Show every line of the records below that contains the word "over".

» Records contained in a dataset
>>>
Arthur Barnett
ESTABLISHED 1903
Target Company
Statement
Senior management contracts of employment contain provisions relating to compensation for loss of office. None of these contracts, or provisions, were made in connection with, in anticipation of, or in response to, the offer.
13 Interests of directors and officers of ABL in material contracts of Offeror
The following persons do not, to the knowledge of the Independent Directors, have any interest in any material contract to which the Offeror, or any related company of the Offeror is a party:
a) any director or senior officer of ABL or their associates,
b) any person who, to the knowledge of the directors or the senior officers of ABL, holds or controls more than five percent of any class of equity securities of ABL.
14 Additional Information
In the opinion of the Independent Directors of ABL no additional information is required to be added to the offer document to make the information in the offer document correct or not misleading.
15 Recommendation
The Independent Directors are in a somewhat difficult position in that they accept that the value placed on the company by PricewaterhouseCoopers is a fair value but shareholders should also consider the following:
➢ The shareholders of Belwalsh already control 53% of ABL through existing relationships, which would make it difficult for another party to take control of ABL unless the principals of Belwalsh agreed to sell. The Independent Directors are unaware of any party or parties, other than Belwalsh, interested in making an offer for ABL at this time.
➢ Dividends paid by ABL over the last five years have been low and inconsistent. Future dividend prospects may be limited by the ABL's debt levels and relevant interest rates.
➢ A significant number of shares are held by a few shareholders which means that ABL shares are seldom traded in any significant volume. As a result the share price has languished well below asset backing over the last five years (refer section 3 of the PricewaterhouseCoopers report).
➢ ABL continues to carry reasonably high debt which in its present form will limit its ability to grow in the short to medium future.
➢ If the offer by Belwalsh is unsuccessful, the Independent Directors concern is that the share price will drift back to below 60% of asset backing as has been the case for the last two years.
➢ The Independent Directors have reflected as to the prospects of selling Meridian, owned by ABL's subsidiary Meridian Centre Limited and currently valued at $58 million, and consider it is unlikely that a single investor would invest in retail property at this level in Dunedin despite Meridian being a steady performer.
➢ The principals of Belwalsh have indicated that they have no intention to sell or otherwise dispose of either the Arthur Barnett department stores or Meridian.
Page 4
<<<
» Output below
➢ Dividends paid by ABL over the last five years have been low and inconsistent. Future dividend prospects may be limited by the ABL's debt levels and relevant interest rates.
➢ A significant number of shares are held by a few shareholders which means that ABL shares are seldom traded in any significant volume. As a result the share price has languished well below asset backing over the last five years (refer section 3 of the PricewaterhouseCoopers report).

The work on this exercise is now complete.